Newspaper Ad Spending Now Half What It Was In 2005

Arrowdown-On-NewsstandThe precipitous decline in the newspaper industry continued in 2011, when total advertising revenues fell to $23.9 billion, down 7.3% from $25.8 billion in 2010, according to figures released by the Newspaper Association of America on March 14.

But this is a minor casualty compared with the long-term losses suffered by the medium since Internet competition began to hurt in the middle of the last decade. Indeed, total newspaper ad revenues in 2011 were less than half their 2005 level of $49.4 billion -- reflecting a 51.6% drop in just six years.

The collapse has hit every major category of newspaper ads, beginning with the categories most vulnerable to online competition -- the classifieds -- but then quickly extending to the other traditional mainstays of the newspaper business, national and retail advertising. 

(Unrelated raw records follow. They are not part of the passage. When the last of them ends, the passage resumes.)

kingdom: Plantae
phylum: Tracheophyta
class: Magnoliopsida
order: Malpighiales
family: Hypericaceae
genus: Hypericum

Total classified revenues have plunged from $17.3 billion in 2005 to $5 billion in 2011 -- a 71% drop. While the economic downturn affected all the major classified categories, the truth is their long slide began well before the recession hit in the last quarter of 2007, reflecting the shift of classified listings to free or low-cost Internet services.

Thus automotive classified revenues shrank from $5.2 billion in 2003 to $4 billion in 2006, before tumbling to $1.1 billion in 2011 -- down 79% in eight years. Real estate classified revenues plummeted from $5.2 billion in 2006 to $885 million in 2011, for an 83% drop. And employment classified revenues fell from $5.1 billion in 2005 to $743 million in 2011, a vertiginous 85.5% decline.

Where classifieds led the way, the national and retail ad categories were soon to follow. From a peak of $8.1 billion in 2004, national ad revenues have decreased 53% to $3.8 billion in 2011. Retail (also known as local, long the industry’s biggest source of ad revenue) fell from $22.2 billion in 2005 to $11.9 billion in 2011, for a 46.4% drop.

The one bright spot for the newspaper industry, online advertising, has seen inconsistent growth, at best. After a promising start, when online revenues grew from $1.2 billion in 2003 to $3.2 billion in 2007, they went into reverse during the recession, declining to $2.7 billion in 2009, before returning to a positive growth trajectory in 2010-2011, reaching $3.25 billion last year.

Still, the total growth in newspapers’ online revenues from 2003-2011 -- 167% over eight years -- pales in comparison to the growth rate of online ad revenues overall: total online ad revenues have increased from $7.3 billion in 2003, according to the Interactive Advertising Bureau, to a projected $32 billion in 2011, according to eMarketer, for 338% growth over the same period.